Henington dijo en una entrevista el jueves que está instando a los funcionarios a «considerar todas las soluciones».
«Soy cauteloso con los avances en el tema de la ESD», dijo. «Intento que el grupo de trabajo no se quede corto de miras en este asunto».
Los funcionarios han programado tres reuniones públicas este mes para recopilar aportes de los lugareños: el 21 de enero en el Centro Cívico Alpine, el 26 de enero en la Universidad Estatal Sul Ross y el 31 de enero en el Centro Comunitario Marathon.
Si bien la nueva financiación no resolvería el dilema del EMS del condado de la noche a la mañana, Henington sugirió en la reunión del tribunal de comisionados de esta semana que podría dar a los funcionarios una ventaja en el tema.
“Si pides una ambulancia hoy, dependiendo del tipo, puede tardar entre 18 meses y dos años en llegar”, dijo. “Hay un retraso enorme”
En el vecino condado de Presidio, los funcionarios están tratando de averiguar si el estado les permitiría dividir una subvención de $500,000 entre las dos entidades de EMS administradas por la ciudad de la región en Presidio y Marfa.
La comisionada del condado, Deirdre Hisler, dijo esta semana que si el condado recibiera una subvención, los equipos de EMS de Presidio y Marfa habían elaborado planes de $250,000 cada uno para actualizaciones o compras de ambulancias que podrían ponerse en práctica, si el estado permite la división.
“Es muy nebuloso, pero el comité que entregó el texto de este proyecto de ley al miembro legislativo que lo presentó, le pidió que reconociera que algunos condados tienen más de un proveedor”.
Aún así, Hisler dijo que los funcionarios podrían verse obligados a elegir qué entidad de EMS recibe los $500,000 completos, una tarea difícil dado que ambos servicios en Presidio y Marfa enfrentan desafíos financieros.
«No creo que sean nada sostenibles», dijo. «Creo que les cuesta conseguir suficientes tripulaciones para mantener los servicios en funcionamiento».
Los funcionarios del condado de Presidio esperan obtener más respuestas después de una reunión con los coordinadores del programa de subvenciones el 21 de enero.
En los últimos años, funcionarios de Big Bend han debatido la posibilidad de un enfoque más regionalizado para las operaciones de los servicios médicos de emergencia (SME), pero las conversaciones aún no han dado resultados concretos.
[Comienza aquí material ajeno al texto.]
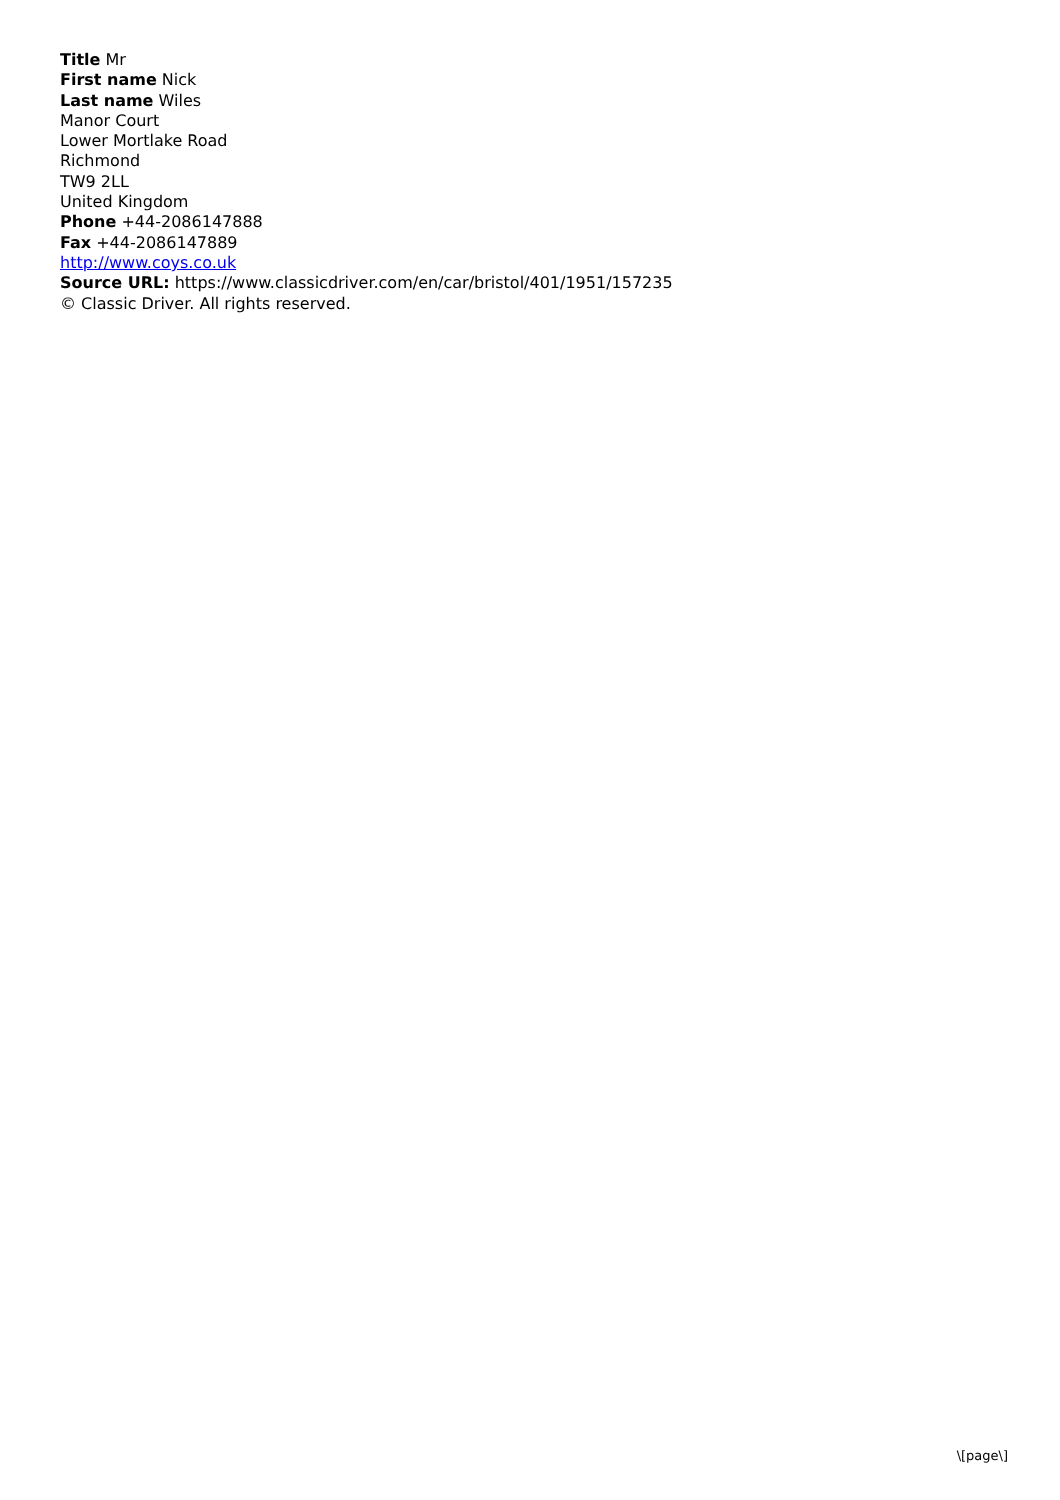Title Mr
First name Nick
Last name Wiles
Manor Court
Lower Mortlake Road
Richmond
TW9 2LL
United Kingdom
Phone +44-2086147888
Fax +44-2086147889
http://www.coys.co.uk
Source URL: https://www.classicdriver.com/en/car/bristol/401/1951/157235
© Classic Driver. All rights reserved.
\[page\]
Esto podría cambiar gracias a una importante partida de 1.400 millones de dólares en fondos para la atención médica rural que Texas recibirá del gobierno federal durante los próximos cinco años, según el juez del condado de Presidio, José Portillo.
Portillo declaró el miércoles en una reunión de la corte de comisionados que ha estado en conversaciones con altos funcionarios electos de los condados vecinos sobre la posibilidad de solicitar al estado una parte de los fondos para invertir en infraestructura sanitaria en toda la región, incluyendo las operaciones de EMS. Los jueces de los condados de Brewster, Jeff Davis, Terrell, Hudspeth y Culberson están de acuerdo, afirmó.
“Sospechamos que, dada nuestra demografía y geografía, tendremos una gran oportunidad de buscar financiación de unos 30 millones de dólares durante cinco años”, dijo Portillo. “Va a ir en sintonía con nuestro Servicio Médico de Emergencia”.
La oficina del gobernador Greg Abbott dijo en diciembre que la Comisión de Salud y Servicios Humanos de Texas “utilizaría un proceso competitivo para asignar fondos” para iniciativas que mejoren la atención médica rural de acuerdo con ciertos criterios.